NASSAU (Reuters) -Former FTX Chief Executive Sam Bankman-Fried, who faces fraud charges in the United States over the collapse of the bankrupt cryptocurrency exchange, is expected to appear in court in the Bahamas on Tuesday, a person familiar with the matter said.
Another person with knowledge of Bankman-Fried’s plans told Reuters he had decided not to fight extradition to New York, where federal prosecutors last week charged him with using stolen FTX customer funds to plug losses at his hedge fund, Alameda Research.
Neither a spokesperson for the U.S. Attorney’s office in Manhattan nor Bankman-Fried’s U.S. defense lawyer, Mark Cohen, immediately responded to requests for comment.
On Monday, Bankman-Fried appeared in court in capital Nassau after Reuters and other outlets reported over the weekend that he had decided to agree to extradition. But during the tumultuous hearing, a Bahamas lawyer for Bankman-Fried said his client wanted to see the U.S. indictment against him before consenting to leaving the Caribbean nation.
The 30-year-old cryptocurrency mogul was arrested last Monday in the Bahamas, where he lives and where FTX is based, under a U.S. arrest warrant. He said at his initial court appearance on Tuesday that he would contest extradition while appealing a Bahamas magistrate’s decision to deny him bail.

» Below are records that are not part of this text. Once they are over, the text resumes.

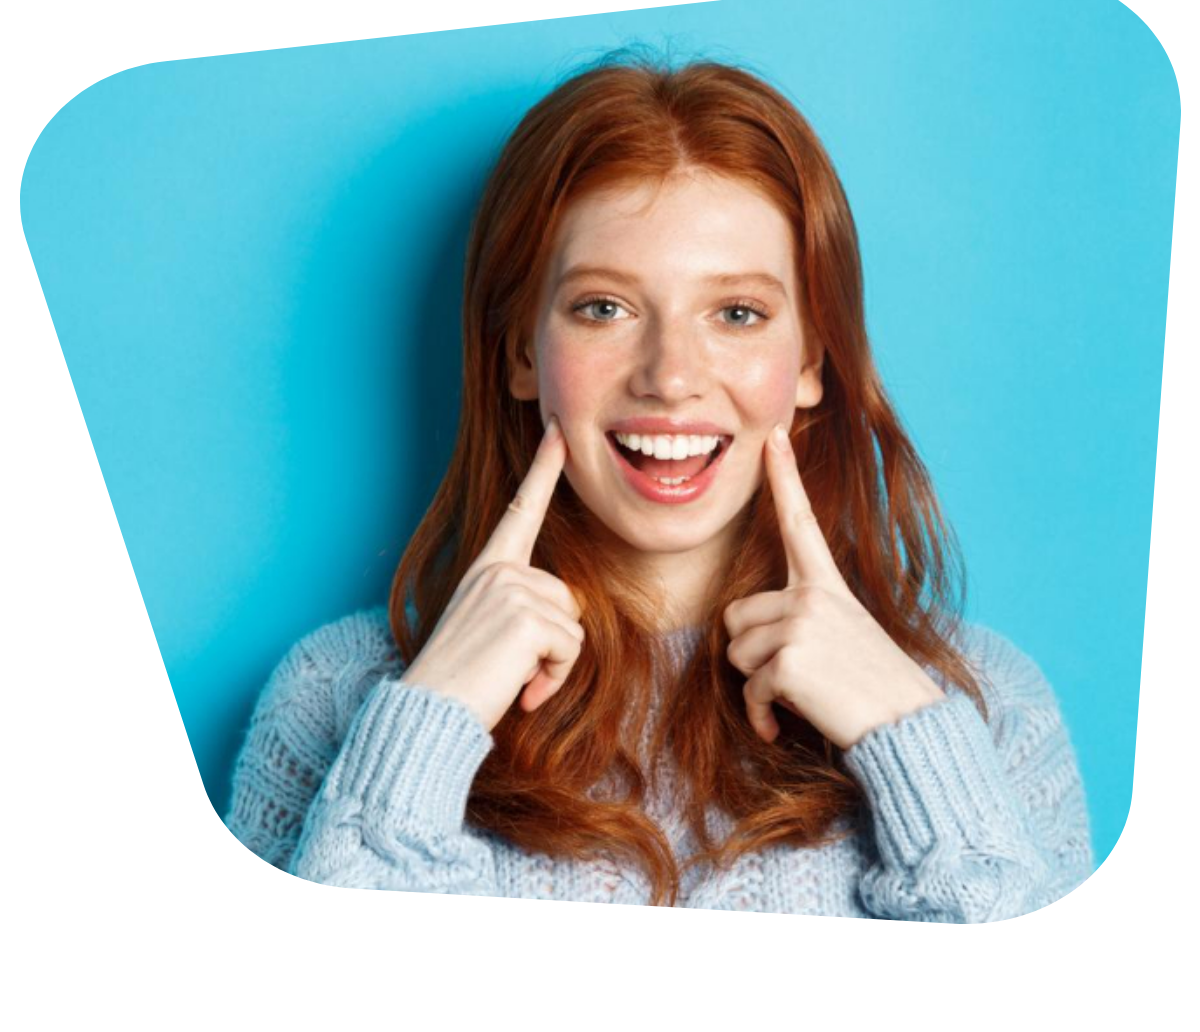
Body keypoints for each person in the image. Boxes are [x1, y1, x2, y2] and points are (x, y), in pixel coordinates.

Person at [223, 46, 1095, 916]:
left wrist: (914, 745)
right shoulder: (336, 698)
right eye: (604, 308)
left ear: (810, 362)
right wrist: (422, 733)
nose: (670, 376)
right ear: (523, 351)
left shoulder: (987, 705)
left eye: (737, 314)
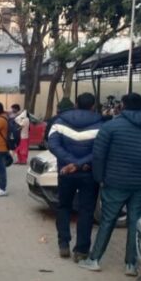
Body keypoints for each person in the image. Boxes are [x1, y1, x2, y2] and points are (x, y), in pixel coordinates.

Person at [78, 93, 141, 276]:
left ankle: (94, 259)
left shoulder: (110, 127)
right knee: (135, 222)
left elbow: (99, 155)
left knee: (108, 220)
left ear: (123, 106)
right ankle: (131, 265)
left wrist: (100, 177)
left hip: (114, 182)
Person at [48, 93, 103, 261]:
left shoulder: (59, 122)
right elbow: (100, 150)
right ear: (93, 106)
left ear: (76, 104)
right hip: (88, 173)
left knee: (64, 207)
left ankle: (63, 244)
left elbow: (53, 145)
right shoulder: (101, 124)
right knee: (86, 211)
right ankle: (81, 250)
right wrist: (80, 164)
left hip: (66, 172)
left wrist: (71, 163)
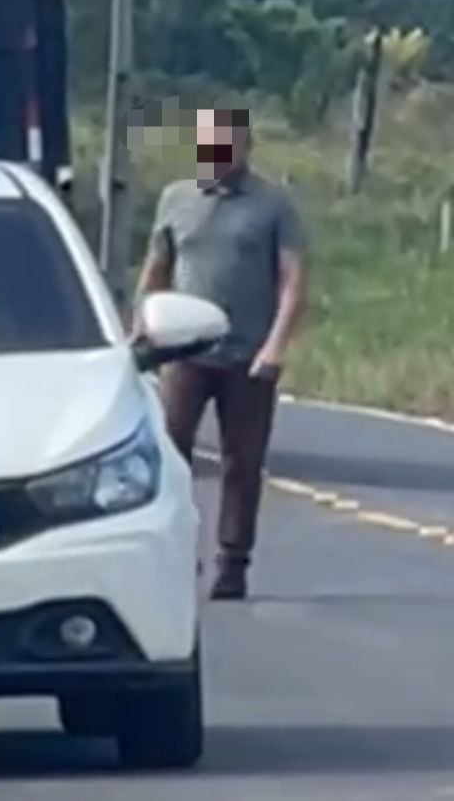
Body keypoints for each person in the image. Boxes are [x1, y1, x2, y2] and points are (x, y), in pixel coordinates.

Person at [134, 107, 308, 600]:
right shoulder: (176, 199)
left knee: (241, 463)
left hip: (246, 355)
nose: (213, 152)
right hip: (183, 351)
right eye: (206, 142)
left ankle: (233, 561)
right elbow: (156, 270)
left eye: (224, 143)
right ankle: (172, 549)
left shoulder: (273, 205)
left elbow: (293, 281)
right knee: (170, 456)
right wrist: (142, 329)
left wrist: (275, 347)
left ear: (244, 147)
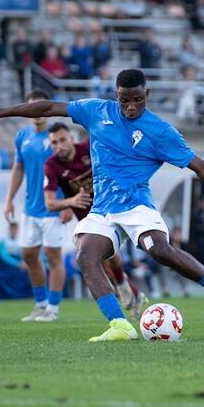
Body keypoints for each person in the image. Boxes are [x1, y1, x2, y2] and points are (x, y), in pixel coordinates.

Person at [0, 69, 204, 342]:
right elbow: (48, 108)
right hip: (103, 210)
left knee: (161, 251)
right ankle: (120, 325)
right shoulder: (96, 111)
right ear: (116, 95)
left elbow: (200, 167)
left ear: (146, 94)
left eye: (137, 100)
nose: (130, 107)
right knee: (86, 257)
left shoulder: (160, 132)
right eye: (124, 100)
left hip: (137, 206)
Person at [42, 122, 148, 320]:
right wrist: (69, 202)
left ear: (72, 138)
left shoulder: (90, 147)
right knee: (100, 263)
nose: (59, 146)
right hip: (86, 217)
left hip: (111, 206)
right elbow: (49, 203)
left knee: (107, 255)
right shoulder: (51, 165)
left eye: (62, 140)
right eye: (54, 143)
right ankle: (131, 292)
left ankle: (125, 289)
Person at [2, 90, 68, 322]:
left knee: (53, 256)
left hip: (54, 206)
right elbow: (18, 168)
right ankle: (40, 305)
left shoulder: (57, 139)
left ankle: (53, 308)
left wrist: (69, 205)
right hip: (30, 208)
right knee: (29, 255)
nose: (37, 113)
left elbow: (70, 171)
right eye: (32, 108)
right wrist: (9, 199)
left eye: (41, 107)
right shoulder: (22, 137)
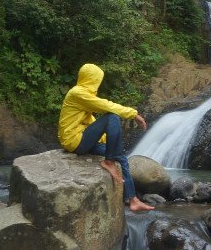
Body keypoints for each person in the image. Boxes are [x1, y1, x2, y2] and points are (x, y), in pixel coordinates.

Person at [58, 63, 154, 212]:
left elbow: (90, 124)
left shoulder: (83, 97)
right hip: (74, 141)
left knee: (121, 156)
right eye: (97, 80)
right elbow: (107, 106)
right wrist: (133, 114)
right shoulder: (77, 94)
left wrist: (112, 146)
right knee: (112, 117)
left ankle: (133, 199)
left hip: (82, 140)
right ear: (92, 79)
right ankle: (109, 162)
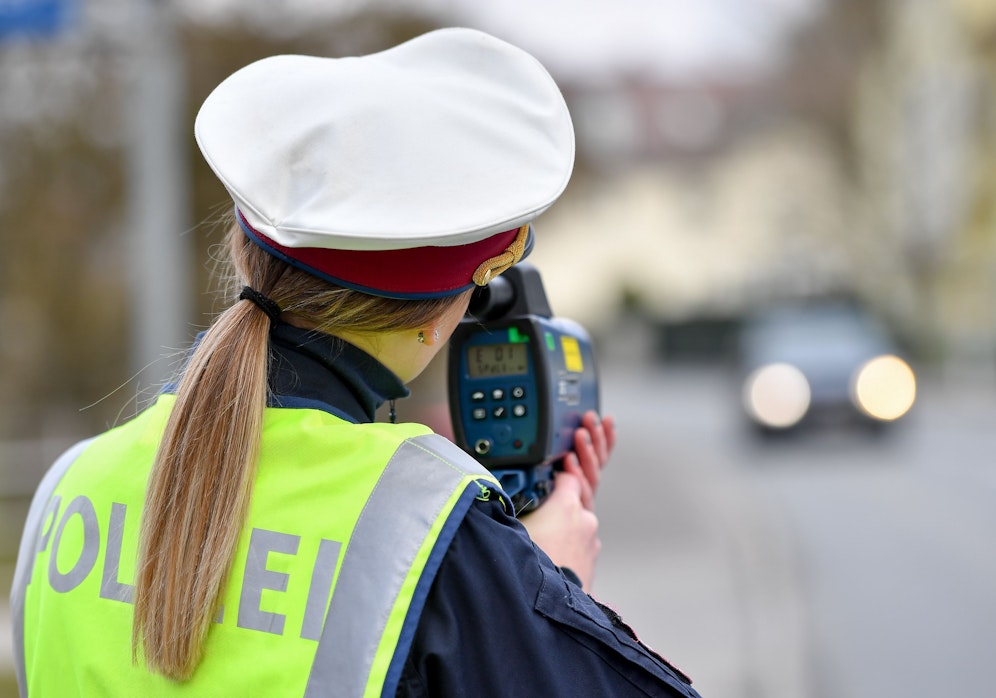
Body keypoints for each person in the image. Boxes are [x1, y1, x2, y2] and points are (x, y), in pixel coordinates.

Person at [10, 28, 701, 697]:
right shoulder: (429, 531)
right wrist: (548, 594)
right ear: (437, 320)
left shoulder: (67, 491)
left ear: (240, 249)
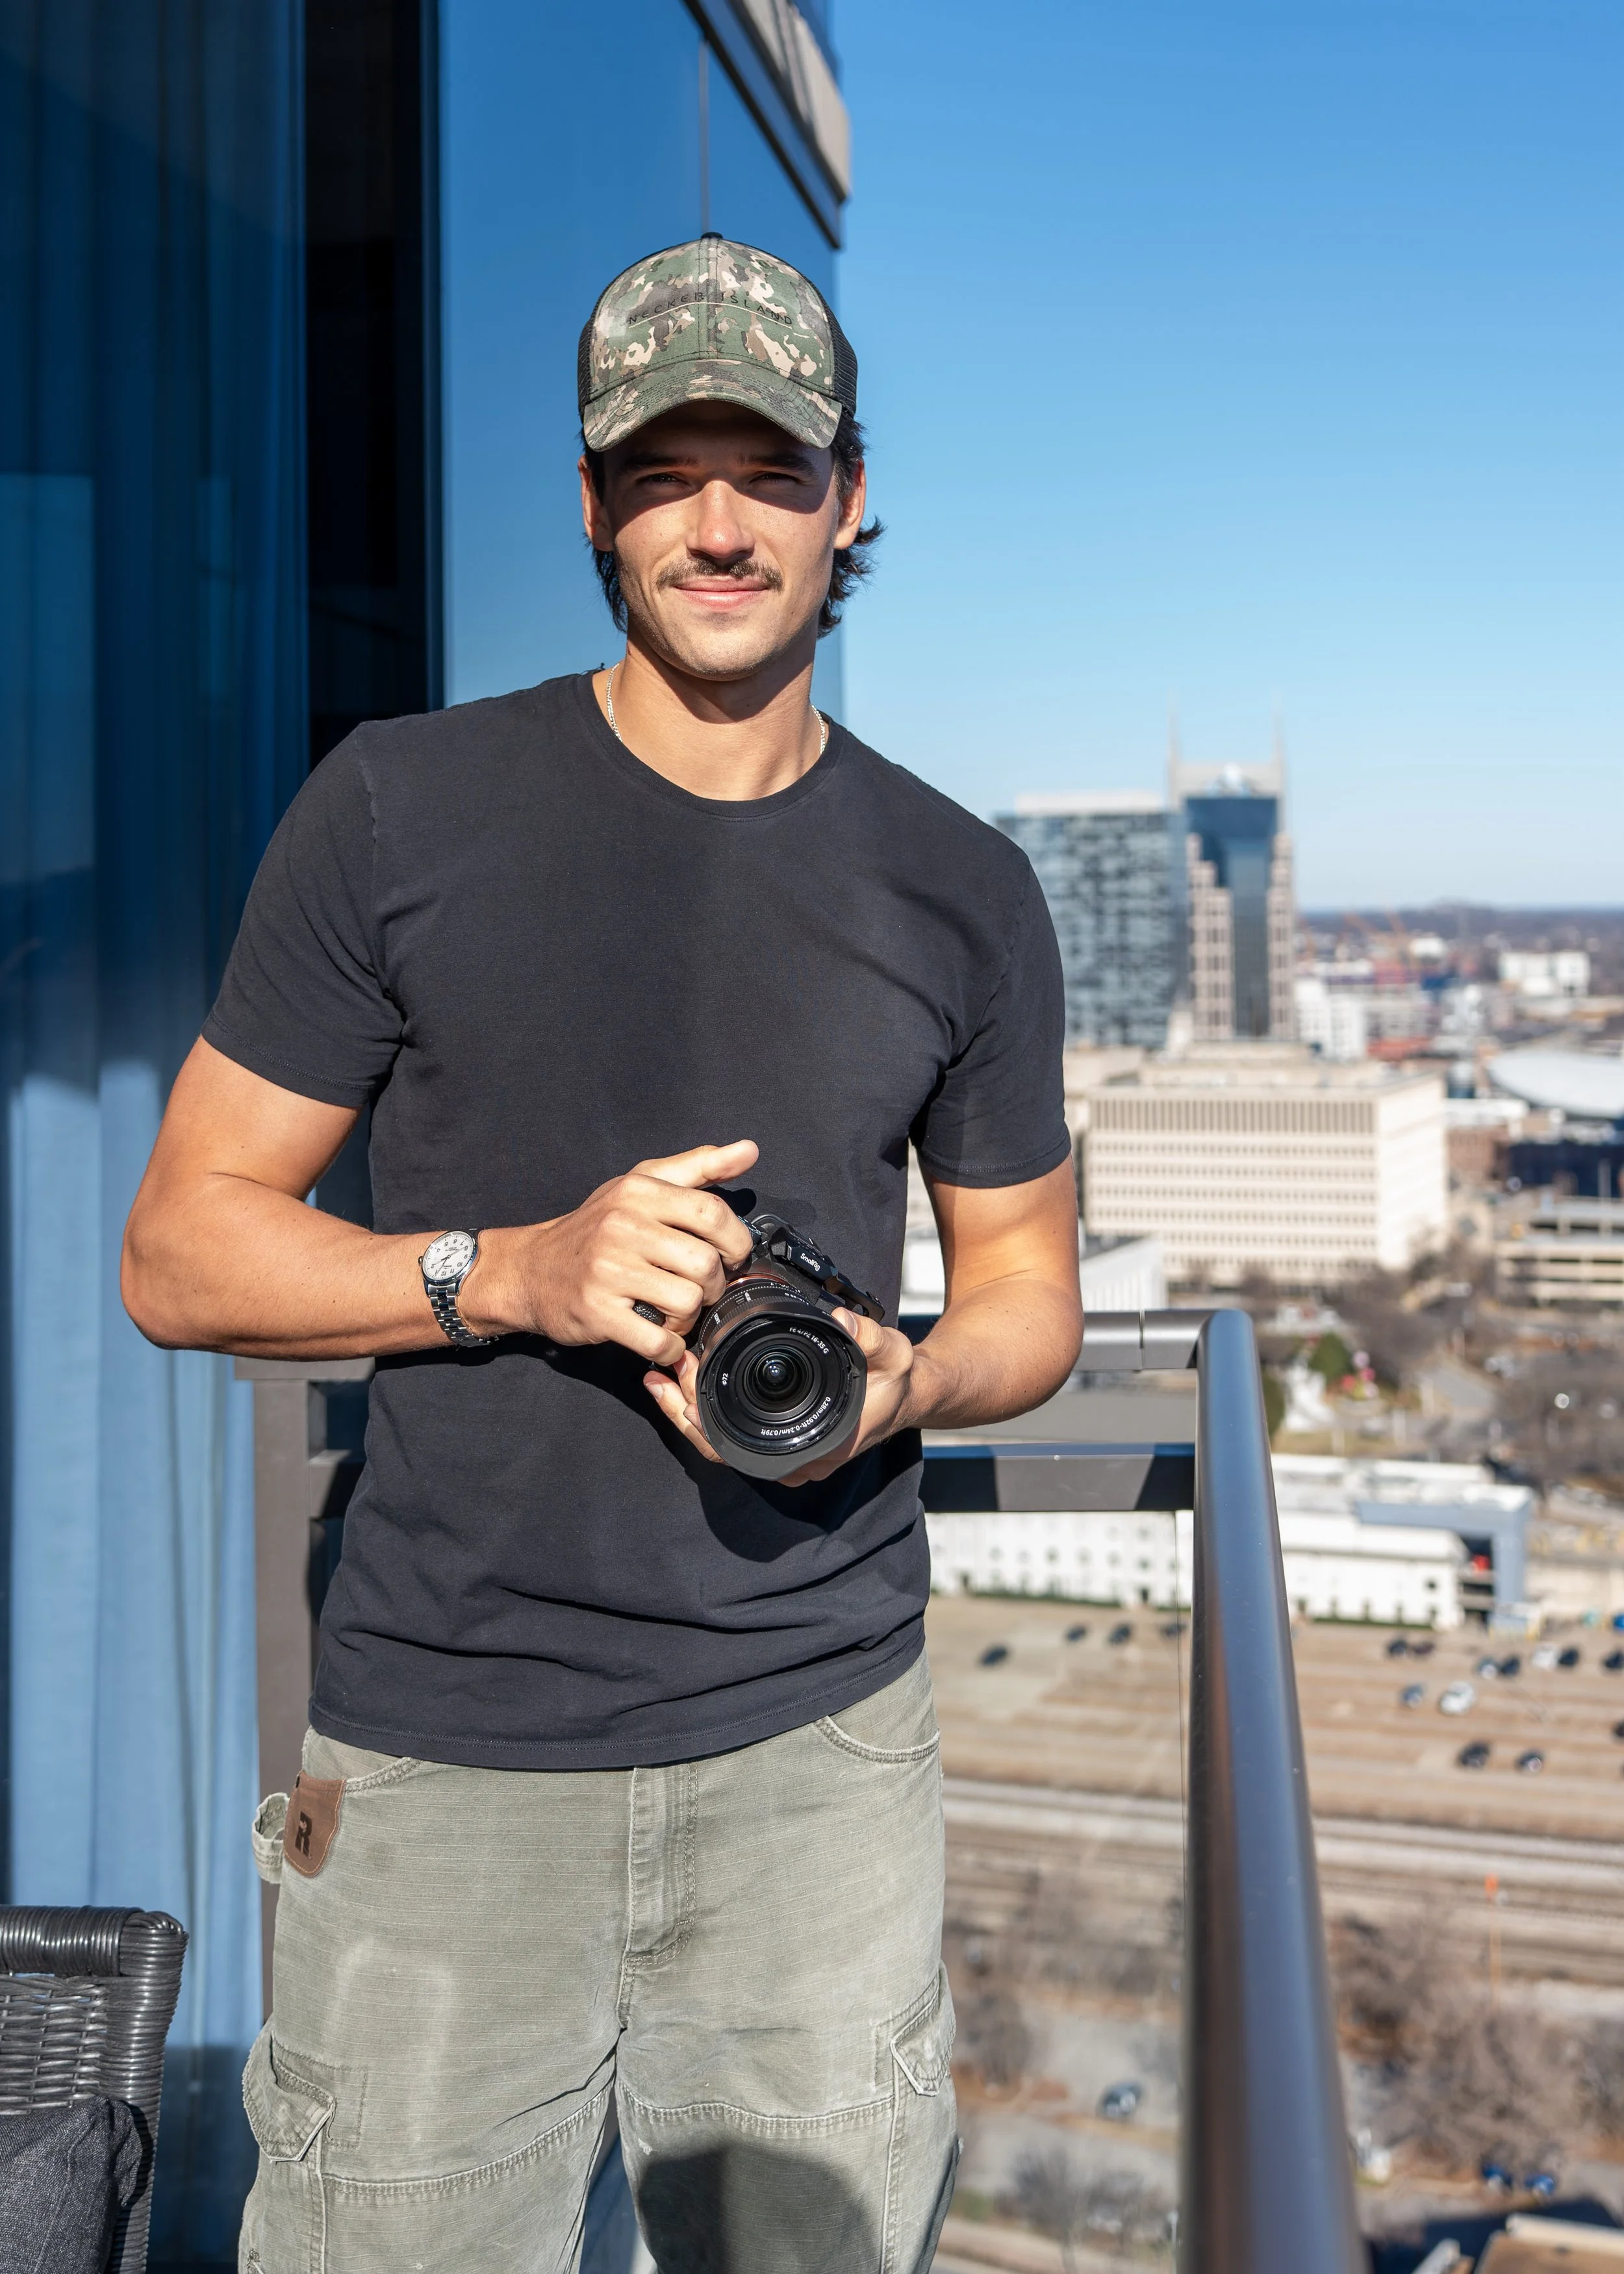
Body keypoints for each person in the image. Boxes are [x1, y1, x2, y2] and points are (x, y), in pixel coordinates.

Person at [123, 234, 1082, 2273]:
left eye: (772, 469)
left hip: (821, 1745)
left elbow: (1024, 1298)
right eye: (666, 469)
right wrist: (514, 1270)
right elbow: (182, 1250)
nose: (720, 522)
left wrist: (909, 1374)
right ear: (590, 501)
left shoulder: (963, 889)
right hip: (445, 1761)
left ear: (849, 503)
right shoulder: (397, 810)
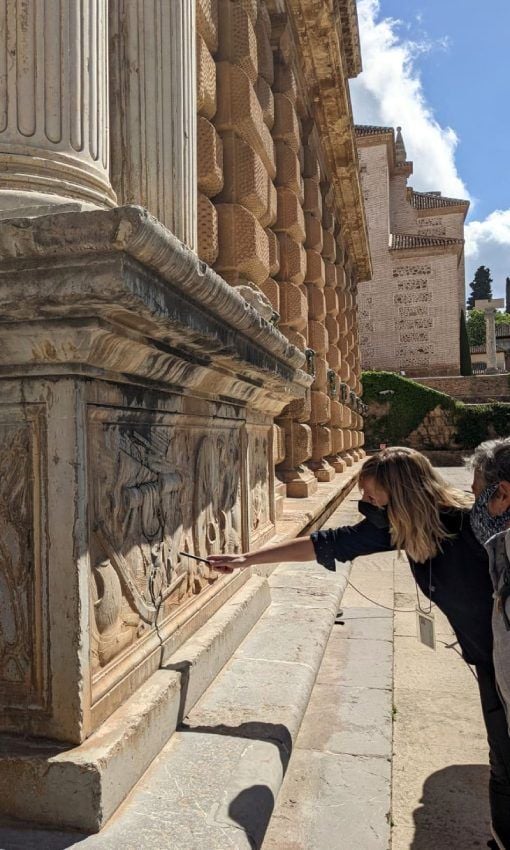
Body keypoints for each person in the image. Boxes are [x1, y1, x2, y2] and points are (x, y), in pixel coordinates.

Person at [208, 446, 510, 849]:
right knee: (503, 761)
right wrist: (247, 558)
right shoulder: (399, 528)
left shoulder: (470, 526)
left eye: (371, 495)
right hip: (489, 662)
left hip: (503, 652)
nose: (364, 503)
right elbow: (325, 543)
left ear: (400, 493)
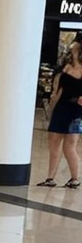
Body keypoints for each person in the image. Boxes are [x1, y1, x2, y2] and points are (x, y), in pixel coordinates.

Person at [37, 37, 82, 188]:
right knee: (54, 144)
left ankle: (74, 178)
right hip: (62, 108)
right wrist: (51, 108)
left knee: (69, 146)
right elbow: (58, 91)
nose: (72, 48)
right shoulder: (66, 68)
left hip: (75, 111)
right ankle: (50, 178)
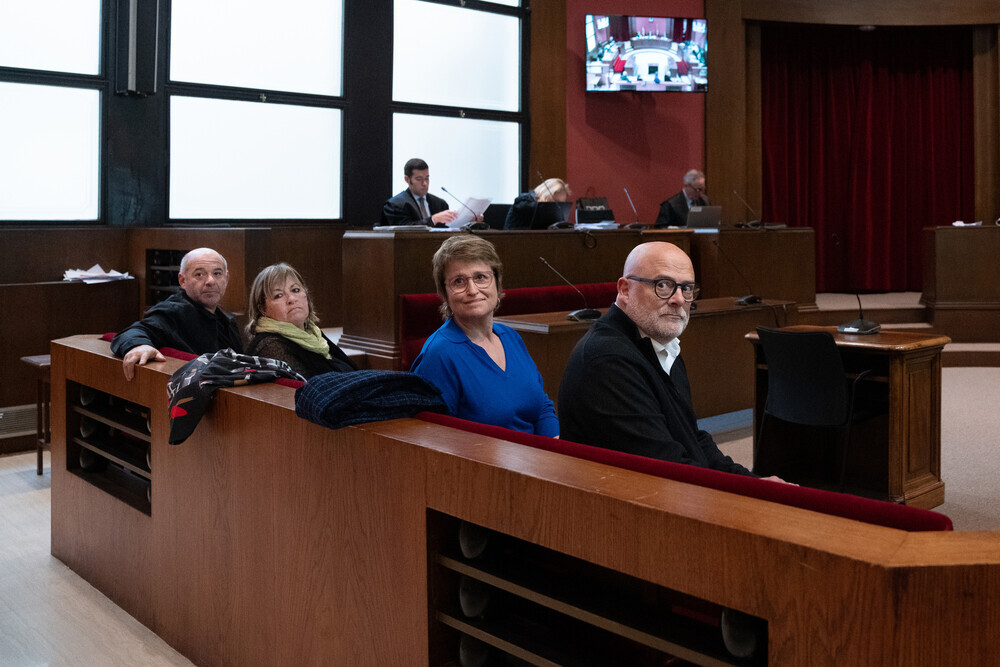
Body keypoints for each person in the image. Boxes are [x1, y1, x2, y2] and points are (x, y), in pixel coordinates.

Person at [559, 242, 784, 479]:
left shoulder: (660, 342)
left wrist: (753, 482)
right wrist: (750, 493)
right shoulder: (606, 361)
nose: (678, 299)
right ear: (625, 290)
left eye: (686, 288)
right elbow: (667, 468)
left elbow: (692, 438)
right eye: (663, 285)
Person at [411, 235, 558, 436]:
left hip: (537, 461)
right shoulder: (439, 355)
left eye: (481, 277)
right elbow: (437, 440)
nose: (472, 290)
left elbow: (542, 407)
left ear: (497, 284)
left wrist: (553, 448)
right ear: (444, 294)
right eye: (458, 281)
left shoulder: (511, 337)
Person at [111, 248, 243, 381]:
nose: (210, 281)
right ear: (182, 280)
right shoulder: (172, 312)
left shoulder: (227, 321)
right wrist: (139, 346)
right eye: (199, 275)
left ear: (227, 278)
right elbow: (134, 331)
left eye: (217, 273)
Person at [245, 263, 357, 379]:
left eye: (295, 290)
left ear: (306, 295)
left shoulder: (313, 333)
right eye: (278, 295)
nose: (291, 299)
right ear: (262, 309)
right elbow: (309, 392)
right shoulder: (270, 346)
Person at [380, 157, 457, 227]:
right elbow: (404, 230)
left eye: (427, 178)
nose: (425, 183)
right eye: (419, 179)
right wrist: (433, 220)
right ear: (407, 179)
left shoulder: (440, 204)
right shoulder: (395, 205)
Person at [504, 178, 572, 230]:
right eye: (555, 201)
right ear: (547, 195)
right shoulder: (523, 200)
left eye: (561, 203)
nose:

He has since been detained at Nassau’s Fox Hill prison, marking a stunning fall from grace for Bankman-Fried. Once a billionaire several times over, he has been under increasing scrutiny since a flurry of customer withdrawals from FTX amid concerns over commingling of their funds with Alameda.
The exchange declared bankruptcy on Nov. 11, and Bankman-Fried stepped down as CEO the same day. In a string of media appearances that acknowledged risk-management failures at FTX, he said he does not believe he has criminal liability.